NFT kabaca dijital bir varlığın benzersiz olduğunu ve takas edilemeyeceğini onaylayan bir veri birimi olarak adlandırıldığını söyleyen Yakın, “NFT özellikle sanatçıların yoğun ilgi gösterdiği bir alan olmakla beraber örneğin ilk sms'in geçmiş günlerde NFT üzerinden satışa çıktığını, ülkemizde bir habercinin ilk tweet'ini yine NFT birimine çevirerek sattığını okuduk medyadan. Hem NFT'nin marka yönetimi hem de NFT üzerinden satışa çıkarılan ürünlere, eserlere dair reklamcılık yeni yollar kat ediyor. Yani bir değere sahip reklam içerikleri. Kimi zaman reklam örneklerinin de NFT üzerinden yakın gelecekte satışa çıkacağını göreceğiz diye tahmin ediyorum. Hatta yakın gelecekte sadece satın alanların görebileceği özel reklam içeriklerinin NFT üzerinden pazarlanabileceğini söylemek bile mümkün olabilir. Günümüz postmodern dünyasında reklamın kendisi de tüketilebilir ve özel bir içeriğe dönüşebiliyor.“ ifadelerini kullandı.

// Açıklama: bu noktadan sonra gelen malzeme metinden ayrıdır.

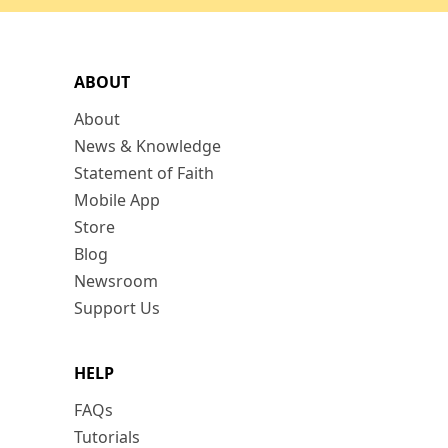
ABOUT
About
News & Knowledge
Statement of Faith
Mobile App
Store
Blog
Newsroom
Support Us
HELP
FAQs
Tutorials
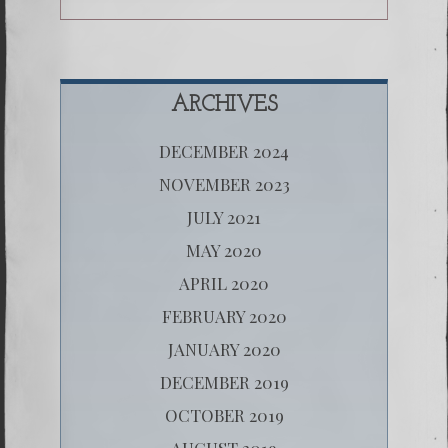
ARCHIVES
DECEMBER 2024
NOVEMBER 2023
JULY 2021
MAY 2020
APRIL 2020
FEBRUARY 2020
JANUARY 2020
DECEMBER 2019
OCTOBER 2019
AUGUST 2019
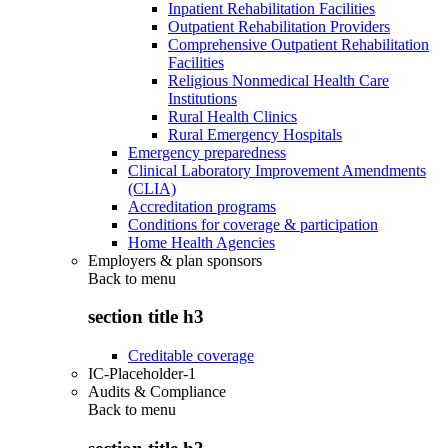
Inpatient Rehabilitation Facilities
Outpatient Rehabilitation Providers
Comprehensive Outpatient Rehabilitation
Facilities
Religious Nonmedical Health Care
Institutions
Rural Health Clinics
Rural Emergency Hospitals
Emergency preparedness
Clinical Laboratory Improvement Amendments
(CLIA)
Accreditation programs
Conditions for coverage & participation
Home Health Agencies
Employers & plan sponsors
Back to
menu
section title h3
Creditable coverage
IC-Placeholder-1
Audits & Compliance
Back to
menu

Kripto paraların Frigyalı'lardan günümüze kadar gelen para anlayışını bir hayli değiştirdiğinin altını çizen Doç. Dr. Mehmet Yakın, “Meydana getirdiği rüzgarla Ekvador gibi ülkeler resmi para birimlerini Bitcoin'a dönüştürmeye, Nijerya gibi ülkeler kendi resmi kripto paralarını çıkartmaya başladılar. Kripto paranın haber boyutu kadar sanal paranın değerinin artmasına yönelik olarak da örtülü veya açık reklam çalışmalarını görmeye devam edeceğimizi düşünüyorum. Elon Musk'ın attığı tweetlerle kripto paraya dair algıları değiştirmesi neden örtülü bir reklam çabası olarak görülmesin?” dedi.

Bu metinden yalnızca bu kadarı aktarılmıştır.